Ford Andrew H
Western Australian Centre for Health & Ageing (M573), Centre for Medical Research, University of Western Australia, 35 Stirling Highway, Crawley, Perth, WA 6009, Australia.
Maturitas. 2014 Oct;79(2):209-15. doi: 10.1016/j.maturitas.2014.04.005. Epub 2014 Apr 13.
Dementia affects approximately 6.5% of people over the age of 65. Whilst cognitive impairment is central to the dementia concept, neuropsychiatric symptoms are invariably present at some stage of the illness.
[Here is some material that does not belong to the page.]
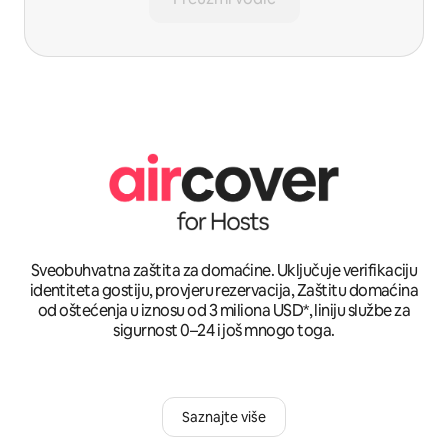
Sveobuhvatna zaštita za domaćine. Uključuje verifikaciju
identiteta gostiju, provjeru rezervacija, Zaštitu domaćina
od oštećenja u iznosu od 3 miliona USD*, liniju službe za
sigurnost 0–24 i još mnogo toga.
Saznajte više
Neuropsychiatric symptoms result in a number of negative outcomes for the individual and their caregivers and are associated with higher rates of institutionalization and mortality. A number of factors have been associated with neuropsychiatric symptoms including neurobiological changes, dementia type, and illness severity and duration. Specific patient, caregiver and environmental factors are also important. Neuropsychiatric symptoms can be broadly divided into four clusters: psychotic symptoms, mood/affective symptoms, apathy, and agitation/aggression. Neuropsychiatric symptoms tend to persist over time although differing symptom profiles exist at various stages of the illness. Assessment should take into account the presenting symptoms together with an appreciation of the myriad of likely underlying causes for the symptoms. A structured assessment/rating tool can be helpful. Management should focus on non-pharmacological measures initially with pharmacological approaches reserved for more troubling symptoms. Pharmacological approaches should target specific symptoms although the evidence-base for pharmacological management is quite modest. Any medication trial should include an adequate appreciation of the risk-benefit profile in individual patients and discussion of these with both the individual and their caregiver.
痴呆症影响着约6.5%的65岁以上人群。虽然认知障碍是痴呆症概念的核心,但神经精神症状在疾病的某个阶段总是会出现。神经精神症状会给患者及其照顾者带来一系列负面后果,并与更高的机构化率和死亡率相关。许多因素与神经精神症状有关,包括神经生物学变化、痴呆类型、疾病严重程度和病程。特定的患者、照顾者和环境因素也很重要。神经精神症状大致可分为四类:精神病性症状、情绪/情感症状、淡漠和激越/攻击行为。尽管在疾病的不同阶段存在不同的症状表现,但神经精神症状往往会随着时间持续存在。评估应考虑到呈现出的症状以及对症状背后众多可能原因的认识。结构化的评估/评分工具可能会有所帮助。管理应首先侧重于非药物措施,药物治疗方法则用于处理更棘手的症状。药物治疗方法应针对特定症状,尽管药物管理的证据基础相当有限。任何药物试验都应充分评估个体患者的风险效益概况,并与患者及其照顾者进行讨论。